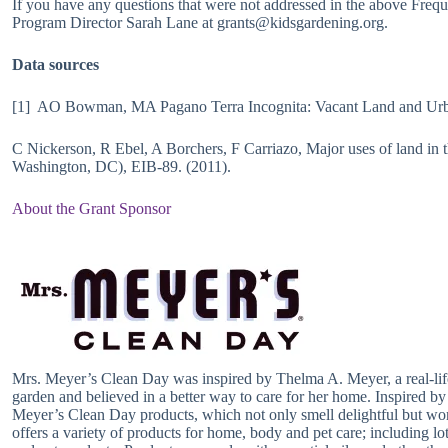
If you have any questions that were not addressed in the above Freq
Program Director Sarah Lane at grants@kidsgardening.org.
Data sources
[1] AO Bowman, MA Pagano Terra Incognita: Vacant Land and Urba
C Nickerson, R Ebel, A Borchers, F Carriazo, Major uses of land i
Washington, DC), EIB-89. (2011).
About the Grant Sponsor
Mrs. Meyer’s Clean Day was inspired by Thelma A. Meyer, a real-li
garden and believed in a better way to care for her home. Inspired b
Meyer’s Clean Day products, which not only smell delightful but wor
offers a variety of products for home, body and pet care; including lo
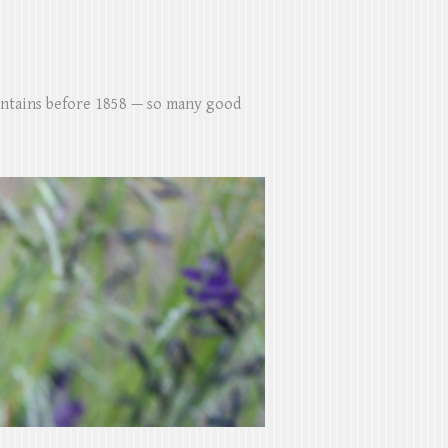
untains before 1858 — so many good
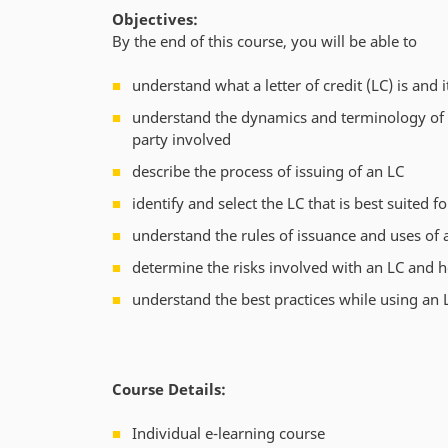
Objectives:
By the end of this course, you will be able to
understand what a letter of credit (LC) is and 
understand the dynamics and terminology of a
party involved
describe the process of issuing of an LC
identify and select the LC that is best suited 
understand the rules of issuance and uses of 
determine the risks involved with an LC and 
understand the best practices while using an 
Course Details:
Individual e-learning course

⁂

▶ **To-do item**
Retype the records above exactly. Leave the pictures out.

▶ **Exercise solution**
If you have any questions that were not addressed in the above Freq
Program Director Sarah Lane at grants@kidsgardening.org.
Data sources
[1] AO Bowman, MA Pagano Terra Incognita: Vacant Land and Urba
C Nickerson, R Ebel, A Borchers, F Carriazo, Major uses of land i
Washington, DC), EIB-89. (2011).
About the Grant Sponsor
Mrs. Meyer’s Clean Day was inspired by Thelma A. Meyer, a real-li
garden and believed in a better way to care for her home. Inspired b
Meyer’s Clean Day products, which not only smell delightful but wor
offers a variety of products for home, body and pet care; including lo
untains before 1858 — so many good
Objectives:
By the end of this course, you will be able to
understand what a letter of credit (LC) is and 
understand the dynamics and terminology of a
party involved
describe the process of issuing of an LC
identify and select the LC that is best suited 
understand the rules of issuance and uses of 
determine the risks involved with an LC and 
understand the best practices while using an 
Course Details:
Individual e-learning course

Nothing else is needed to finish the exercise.